#### Extract provided
Boston Scientific’s new Vercise DBS system allows the care team more precision and flexibility over previous models, says neurologist Jerrold Vitek, M.D., Ph.D., who was the lead national researcher on the clinical trial to evaluate the device. 

Vitek is happy with what he’s seen so far from the Vercise. But his team at the U of M Medical School is also collaborating with the competition to develop devices that are even better yet. 

“We are very clear with the companies,” he says. “We work with whomever because we want to get the best product to the patient.”

In fact, in August 2016, the University became part of an elite group of eight academic medical centers across the country to be named a Udall Center of Excellence for Parkinson’s Disease Research by the National Institutes of Health. Philanthropy supported several studies that helped build this leading reputation.

#### Task goal
In the passage on the Vercise DBS system, why does Vitek's team at the U of M Medical School also collaborate with Boston Scientific's competition? Explain in one to three sentences.

#### Source data
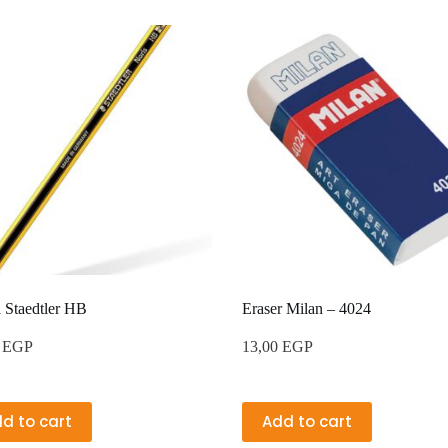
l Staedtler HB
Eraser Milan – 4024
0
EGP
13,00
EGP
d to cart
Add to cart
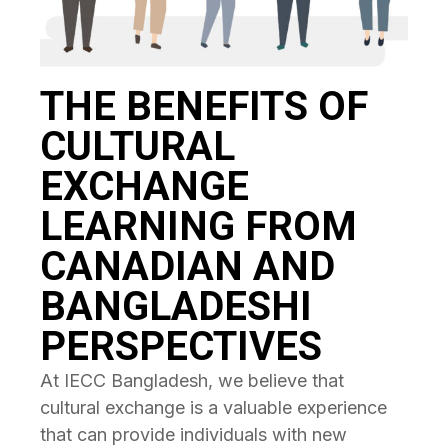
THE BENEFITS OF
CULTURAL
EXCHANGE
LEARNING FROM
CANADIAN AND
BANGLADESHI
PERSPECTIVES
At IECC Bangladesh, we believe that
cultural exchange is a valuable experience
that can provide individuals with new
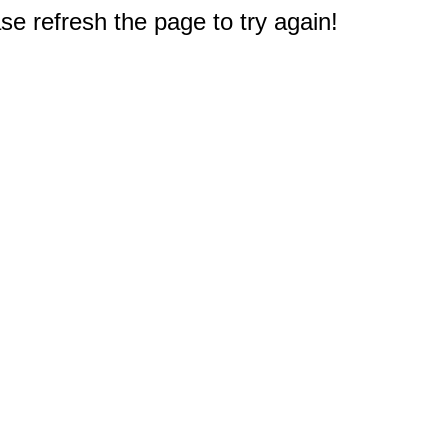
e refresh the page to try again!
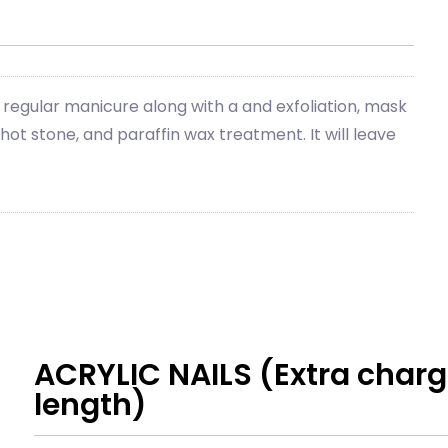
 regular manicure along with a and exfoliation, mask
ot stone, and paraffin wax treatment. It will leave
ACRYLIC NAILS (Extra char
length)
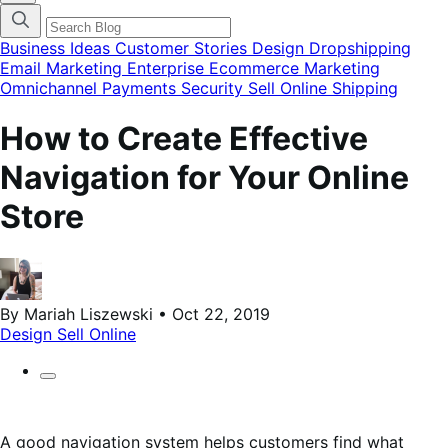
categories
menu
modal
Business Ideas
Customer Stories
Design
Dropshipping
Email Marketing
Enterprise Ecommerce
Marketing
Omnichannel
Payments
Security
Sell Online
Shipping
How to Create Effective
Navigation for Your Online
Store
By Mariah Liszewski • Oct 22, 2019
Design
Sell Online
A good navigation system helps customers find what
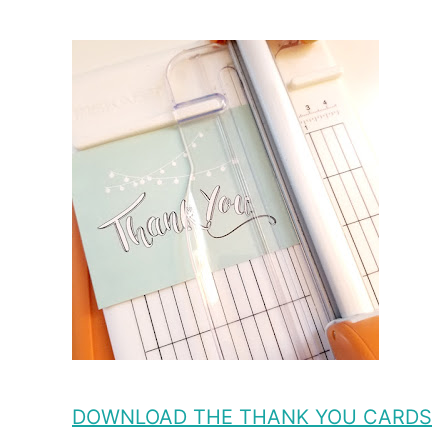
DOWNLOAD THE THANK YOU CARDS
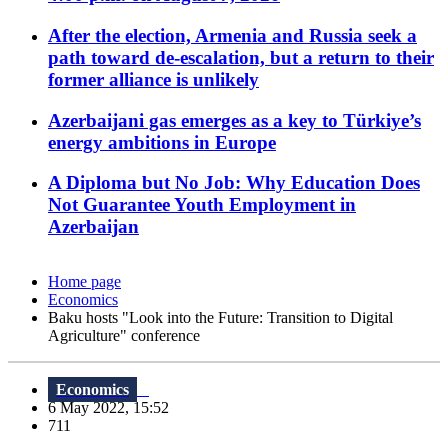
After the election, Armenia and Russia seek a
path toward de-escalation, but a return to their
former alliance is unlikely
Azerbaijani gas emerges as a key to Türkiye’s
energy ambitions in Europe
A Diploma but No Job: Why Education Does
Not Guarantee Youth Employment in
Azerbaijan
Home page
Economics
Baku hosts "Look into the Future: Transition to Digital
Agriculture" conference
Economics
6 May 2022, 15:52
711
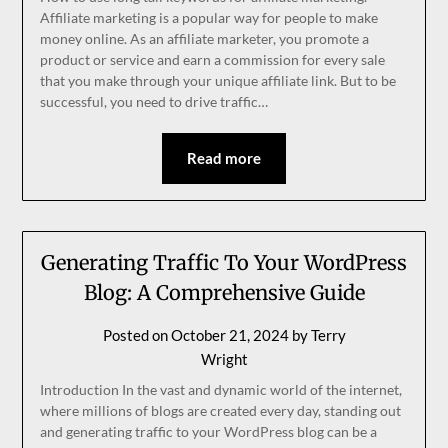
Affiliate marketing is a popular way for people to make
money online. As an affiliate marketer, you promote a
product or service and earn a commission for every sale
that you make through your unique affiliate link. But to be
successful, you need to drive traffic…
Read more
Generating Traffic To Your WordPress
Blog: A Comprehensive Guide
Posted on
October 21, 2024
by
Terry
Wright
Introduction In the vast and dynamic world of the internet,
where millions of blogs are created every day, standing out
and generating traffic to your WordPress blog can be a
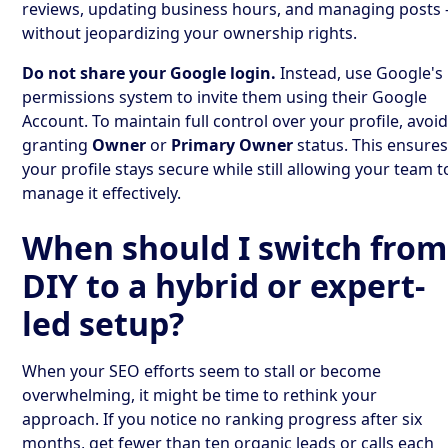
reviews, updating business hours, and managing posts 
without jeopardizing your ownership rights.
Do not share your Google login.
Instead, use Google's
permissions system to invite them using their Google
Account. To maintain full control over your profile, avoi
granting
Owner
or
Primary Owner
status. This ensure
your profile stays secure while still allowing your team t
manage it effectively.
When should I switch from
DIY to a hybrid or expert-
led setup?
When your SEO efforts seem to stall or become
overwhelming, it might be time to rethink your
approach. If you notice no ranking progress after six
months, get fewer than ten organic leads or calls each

#### Answer box
Vitek's team works with whichever company it can because it wants to get the best product to the patient. So while Vitek is pleased with the Vercise, his team also works with competing companies to develop devices that are even better.